Gone is the impetuosity of youth that once compelled him to attempt three strokes to each ball. There is no sign of the restless, impatient left-hander who felt obliged to tee off from the beginning, without giving himself time to settle in, to get a hang of the pitch, the conditions and the bowling. Pant 2.0 is almost unrecognisable from the earlier erratic version, but even as he has embraced responsibility, he has lost none of the flair or flamboyance that characterised his meteoric climb to national representation.
The template Pant has discovered since Sydney in January, when he took his time and then exploded without warning to send shivers down Aussie spines, is exactly what he will seek to adopt in the shorter formats as well. He has, significantly, another quiver in his arrow – the rare gift of being able to play bruising strokes from the off if the situation so demands. His new-found maturity and his wide range of strokes that includes the orthodox and the cheeky, the conventional and the mind-boggling, are a potent concoction Virat Kohli and Ravi Shastri will no longer ignore.
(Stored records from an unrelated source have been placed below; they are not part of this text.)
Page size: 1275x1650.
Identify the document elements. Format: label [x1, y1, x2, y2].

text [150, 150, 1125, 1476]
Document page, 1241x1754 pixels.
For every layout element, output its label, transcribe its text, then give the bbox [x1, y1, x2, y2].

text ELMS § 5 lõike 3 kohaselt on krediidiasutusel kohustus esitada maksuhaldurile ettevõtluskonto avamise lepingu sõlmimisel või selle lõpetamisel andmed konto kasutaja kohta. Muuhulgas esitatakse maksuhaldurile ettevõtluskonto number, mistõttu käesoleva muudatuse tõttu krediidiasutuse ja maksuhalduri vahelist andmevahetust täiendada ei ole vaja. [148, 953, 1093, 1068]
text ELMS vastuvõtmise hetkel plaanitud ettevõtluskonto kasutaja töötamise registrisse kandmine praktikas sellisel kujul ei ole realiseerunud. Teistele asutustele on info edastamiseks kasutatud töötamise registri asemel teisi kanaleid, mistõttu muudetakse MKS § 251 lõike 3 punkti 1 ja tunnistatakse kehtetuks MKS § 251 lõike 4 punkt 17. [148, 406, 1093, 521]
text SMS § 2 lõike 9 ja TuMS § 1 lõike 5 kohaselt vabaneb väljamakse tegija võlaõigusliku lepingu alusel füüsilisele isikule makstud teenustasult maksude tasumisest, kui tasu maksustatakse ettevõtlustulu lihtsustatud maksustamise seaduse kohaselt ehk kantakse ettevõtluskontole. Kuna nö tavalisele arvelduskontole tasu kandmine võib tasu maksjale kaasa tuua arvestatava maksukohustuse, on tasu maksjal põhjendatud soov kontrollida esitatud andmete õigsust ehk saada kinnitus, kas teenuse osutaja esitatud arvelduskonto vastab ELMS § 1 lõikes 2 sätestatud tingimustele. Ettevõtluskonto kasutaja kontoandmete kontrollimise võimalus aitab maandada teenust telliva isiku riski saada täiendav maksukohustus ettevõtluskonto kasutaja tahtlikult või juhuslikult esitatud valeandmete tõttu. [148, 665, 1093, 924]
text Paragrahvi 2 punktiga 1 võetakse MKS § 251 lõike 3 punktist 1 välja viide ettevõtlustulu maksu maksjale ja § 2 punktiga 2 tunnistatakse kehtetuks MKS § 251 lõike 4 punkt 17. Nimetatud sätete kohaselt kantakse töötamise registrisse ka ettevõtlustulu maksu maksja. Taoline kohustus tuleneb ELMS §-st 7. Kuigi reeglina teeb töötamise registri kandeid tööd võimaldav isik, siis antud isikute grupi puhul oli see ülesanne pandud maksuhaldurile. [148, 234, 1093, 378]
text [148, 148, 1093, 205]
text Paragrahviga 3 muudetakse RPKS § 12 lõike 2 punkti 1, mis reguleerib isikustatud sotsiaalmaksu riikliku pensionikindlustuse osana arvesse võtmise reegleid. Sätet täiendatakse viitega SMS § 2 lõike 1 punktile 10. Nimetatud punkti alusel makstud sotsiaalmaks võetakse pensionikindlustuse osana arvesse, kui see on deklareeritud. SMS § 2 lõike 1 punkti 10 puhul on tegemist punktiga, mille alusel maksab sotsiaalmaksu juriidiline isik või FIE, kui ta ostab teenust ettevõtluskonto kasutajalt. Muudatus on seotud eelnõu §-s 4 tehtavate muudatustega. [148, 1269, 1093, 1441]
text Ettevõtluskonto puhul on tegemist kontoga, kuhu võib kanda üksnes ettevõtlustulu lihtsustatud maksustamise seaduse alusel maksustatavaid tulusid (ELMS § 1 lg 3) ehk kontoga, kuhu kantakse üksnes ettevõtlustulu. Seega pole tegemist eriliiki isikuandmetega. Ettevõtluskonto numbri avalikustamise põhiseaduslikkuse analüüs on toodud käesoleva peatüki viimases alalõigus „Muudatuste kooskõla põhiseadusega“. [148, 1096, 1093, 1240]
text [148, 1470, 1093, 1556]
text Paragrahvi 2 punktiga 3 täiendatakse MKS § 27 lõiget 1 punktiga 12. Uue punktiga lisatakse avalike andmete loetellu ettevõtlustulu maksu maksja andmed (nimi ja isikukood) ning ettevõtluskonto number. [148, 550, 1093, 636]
Long before Mahendra Singh Dhoni’s exit from the international arena last August, India had embarked on a desperate quest for ‘finishers’. They did zero in on Hardik Pandya, but the Baroda all-rounder has spent too much time in the infirmary to instil the confidence that he is already a long-term successor to the legendary Jharkhandi. A fit Pandya at No. 5 or No. 6 is a precious commodity; a clean and effortless striker of the cricket ball, he is at his most dangerous at the death when, belying his lithe frame, he unleashes long balls at the drop of a hat. Imagine the carnage when Pandya has a mirror-image, a left-hander, for company.
It was in the hope that Pant’s natural aggression and cheekiness would allow him to organically develop as Dhoni’s successor – no one can really replace the former captain – that the team management and the think-tank plumped for the Delhi youngster even when he showcased reckless abandon. An unfortunate blow to the head during the Mumbai ODI against Australia in January last year, and the subsequent success of the Rahul experiment behind the stumps, relegated Pant to the fringes and then out of the white-ball squads. A miserable run in the IPL for Delhi Capitals in the UAE, only marginally salvaged by a sparkling half-century in the final against Mumbai Indians, seemed to vindicate the call to bench him, until Pant decided to let his bat and the big gloves do the talking in Test cricket.
Admirable as his evolution as a dependable batsman has been, it’s Pant’s dramatic transformation as wicketkeeper that boggles the mind. After all, his batting abilities were never in question, only his awareness, shot-selection and an understanding of what not to do, rather than what to do. When it came to his keeping, though, question marks abounded. Pant didn’t seem a natural, he was ill at ease in India where unpredictable turn and dodgy bounce were proving to be so much of a riddle that India were forced to employ different stumpers at home (Wriddhiman Saha) and away.
Though a bull-headed work-ethic not everyone believed he had in him, Pant has established himself as a top gloveman in home conditions too. He was consistently little short of brilliant on very difficult pitches in Chennai and Ahmedabad while standing up to R Ashwin and Axar Patel, confounding critics with supreme footwork, movement, and surety and softness of hands. From this unexpected metamorphosis stems the conviction that Pant has truly turned the corner. He could so easily have chosen to bask in the exuberant glory of his munificent batting; by throwing himself whole-heartedly to improving as a wicketkeeper, Pant has exhibited a fierce flame of ambition that would do Dhoni proud.
Pant has done more than enough in the last two and a half months to merit a long rope in his white-ball resurrection. Truth to tell, he might neither need nor covet that luxury, which is both heartening and exciting.